WORK INSTRUCTION: Write out each record below exactly as it appears, with no pictures.

(Dataset entries)
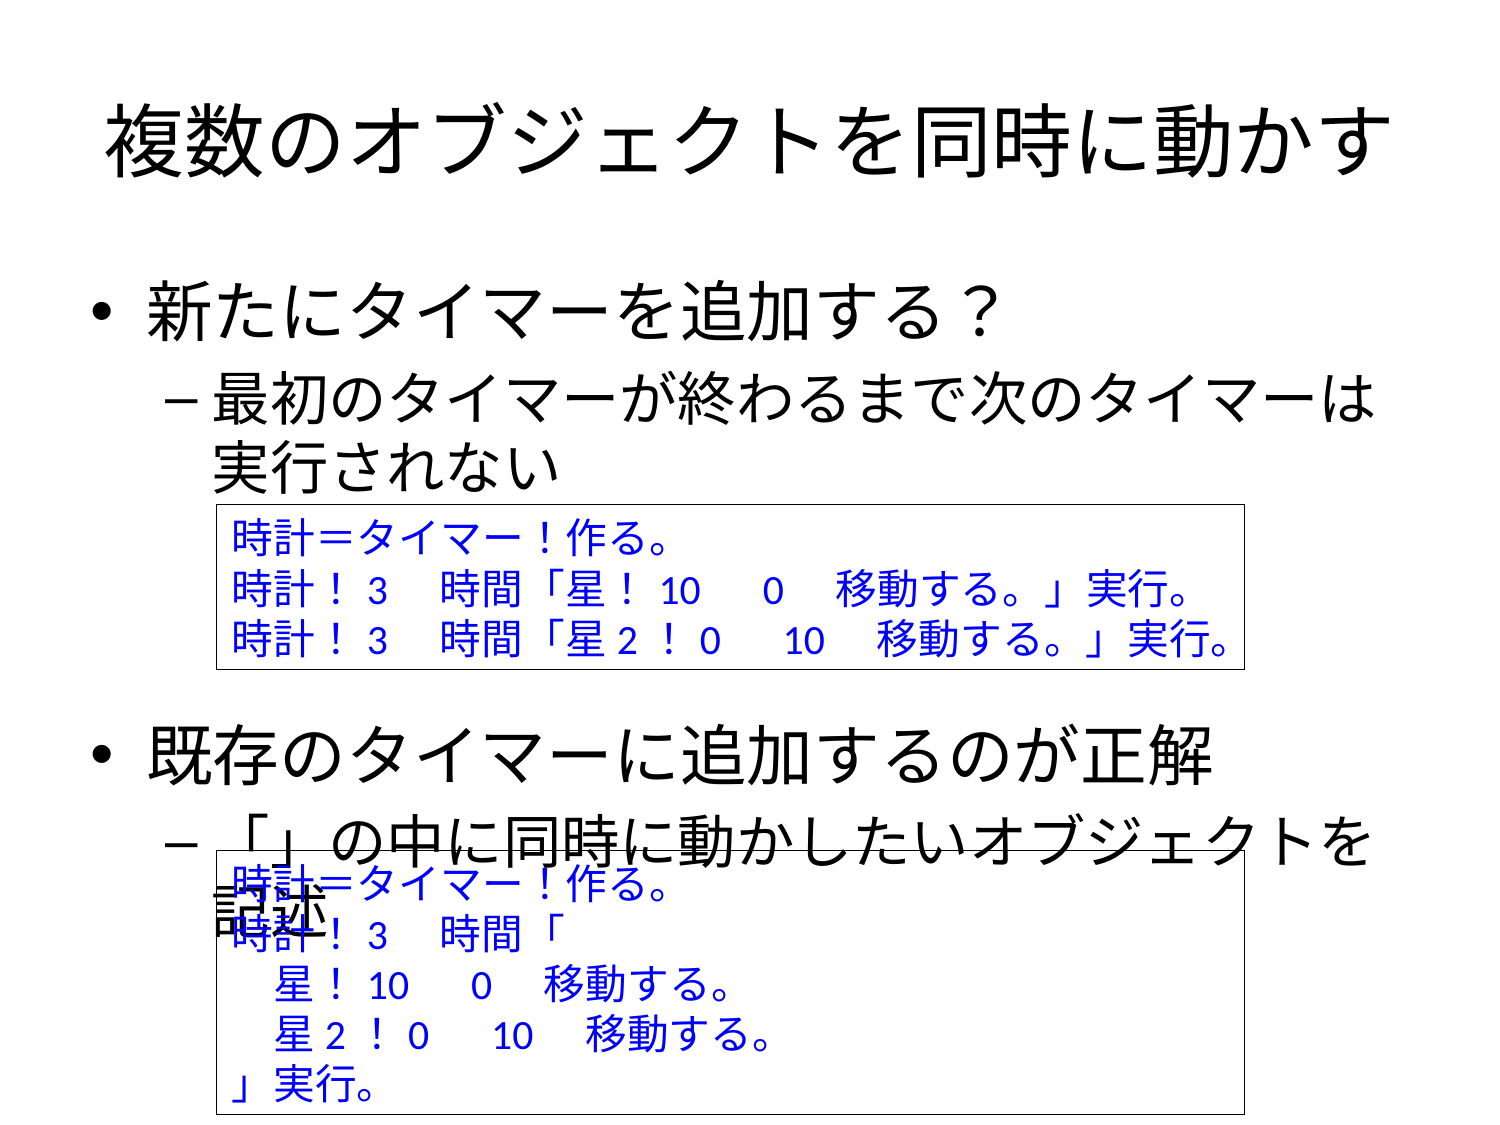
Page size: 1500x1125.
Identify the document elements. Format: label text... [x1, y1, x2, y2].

text_box 時計＝タイマー！作る。 時計！3 時間「 星！10 0 移動する。 星2！0 10 移動する。 」実行。 [216, 850, 1245, 1115]
list 新たにタイマーを追加する？ 最初のタイマーが終わるまで次のタイマーは 実行されない 既存のタイマーに追加するのが正解 「」の中に同時に動かしたいオブジェクトを記述 [75, 262, 1425, 1005]
text_box 時計＝タイマー！作る。 時計！3 時間「星！10 0 移動する。」実行。 時計！3 時間「星2！0 10 移動する。」実行。 [216, 504, 1245, 670]
title 複数のオブジェクトを同時に動かす [75, 45, 1425, 233]
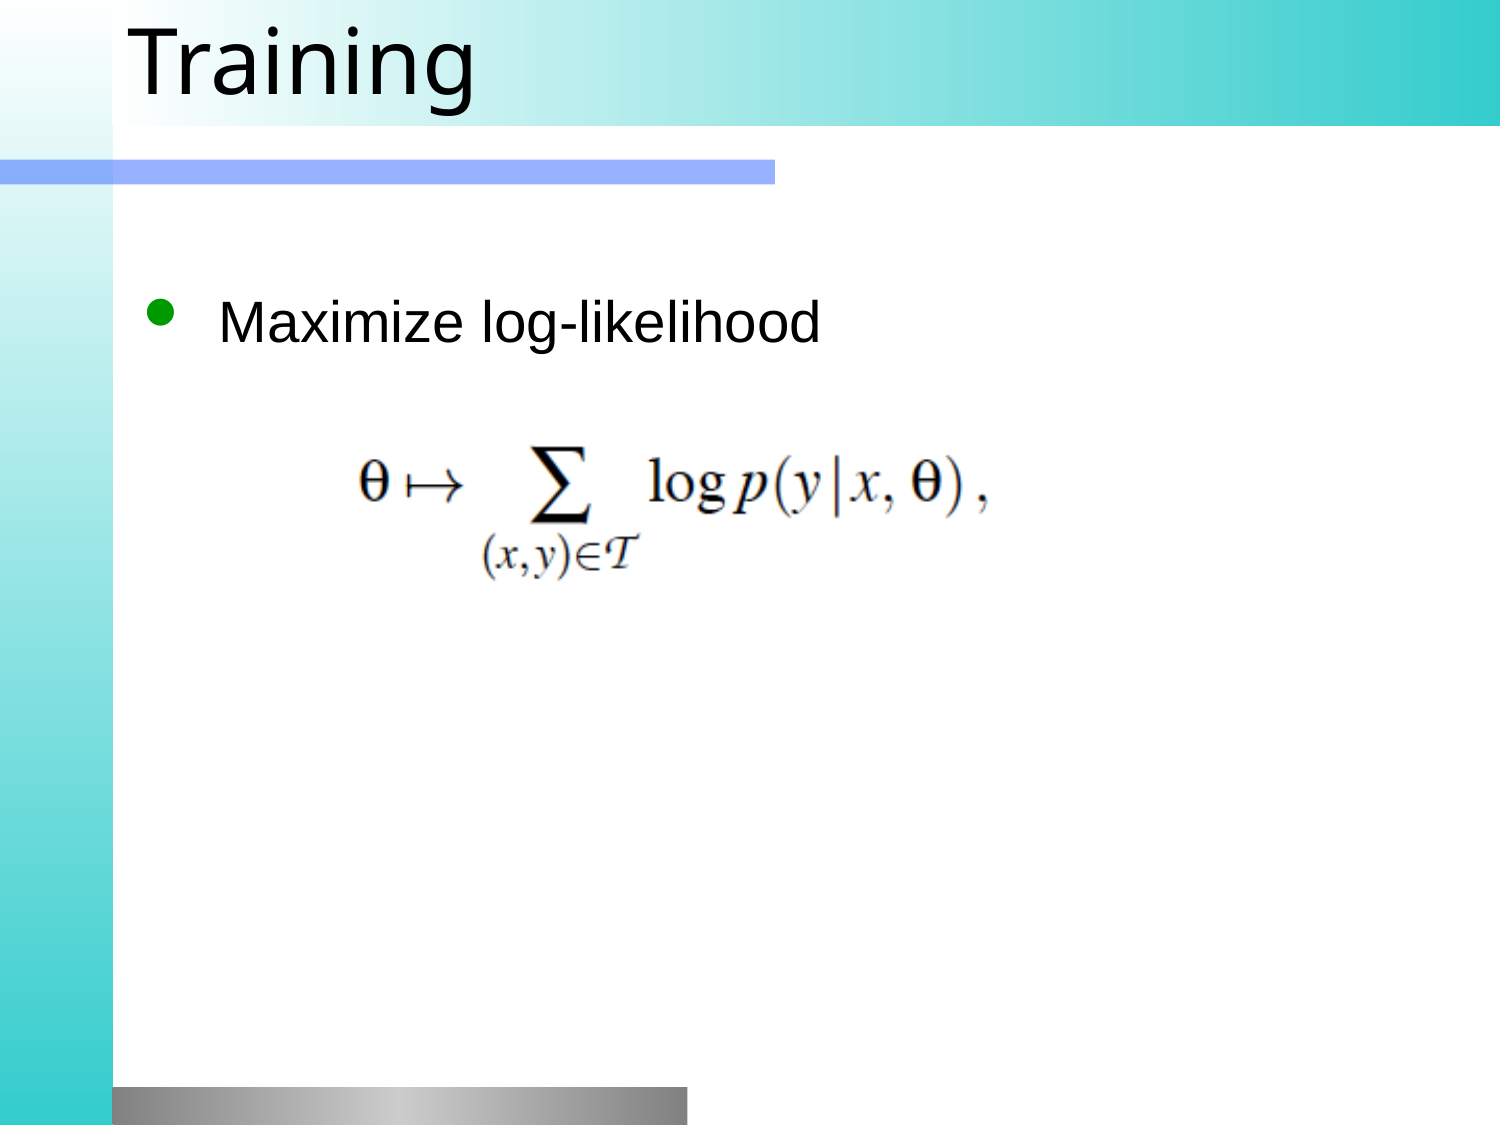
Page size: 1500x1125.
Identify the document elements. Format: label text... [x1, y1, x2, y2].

SOLUTION TO THE EXERCISE:
Page size: 1500x1125.
Identify the document elements. Format: label text... [x1, y1, x2, y2].

text_box 時計＝タイマー！作る。 時計！3 時間「 星！10 0 移動する。 星2！0 10 移動する。 」実行。 [216, 850, 1245, 1115]
list 新たにタイマーを追加する？ 最初のタイマーが終わるまで次のタイマーは 実行されない 既存のタイマーに追加するのが正解 「」の中に同時に動かしたいオブジェクトを記述 [75, 262, 1425, 1005]
text_box 時計＝タイマー！作る。 時計！3 時間「星！10 0 移動する。」実行。 時計！3 時間「星2！0 10 移動する。」実行。 [216, 504, 1245, 670]
title 複数のオブジェクトを同時に動かす [75, 45, 1425, 233]
Page size: 1500x1125.
Identify the document elements. Format: label text... [x1, y1, x2, y2].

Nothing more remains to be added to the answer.